───── Working data ─────
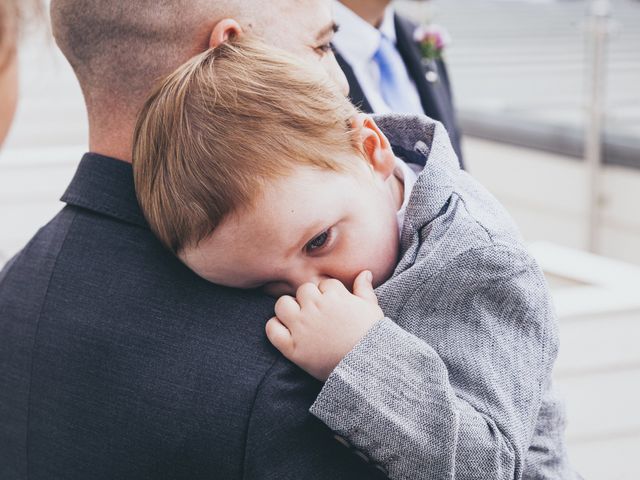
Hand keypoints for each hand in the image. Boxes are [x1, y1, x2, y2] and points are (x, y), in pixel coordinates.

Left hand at [265, 271, 383, 380]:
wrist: (367, 367)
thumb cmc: (371, 337)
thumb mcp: (372, 309)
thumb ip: (364, 288)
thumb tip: (365, 272)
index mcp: (334, 296)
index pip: (324, 284)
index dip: (329, 294)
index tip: (334, 306)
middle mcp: (315, 308)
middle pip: (303, 290)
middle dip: (310, 299)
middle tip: (318, 313)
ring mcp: (301, 327)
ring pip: (282, 304)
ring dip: (289, 309)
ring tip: (300, 319)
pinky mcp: (292, 347)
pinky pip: (272, 329)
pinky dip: (275, 328)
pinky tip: (287, 332)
─────
Problem to solve> Return from the data every line that holds "pinky".

Reply to the exercise>
pinky mcp: (292, 347)
pinky pip: (272, 329)
pinky dip: (275, 328)
pinky tip: (287, 332)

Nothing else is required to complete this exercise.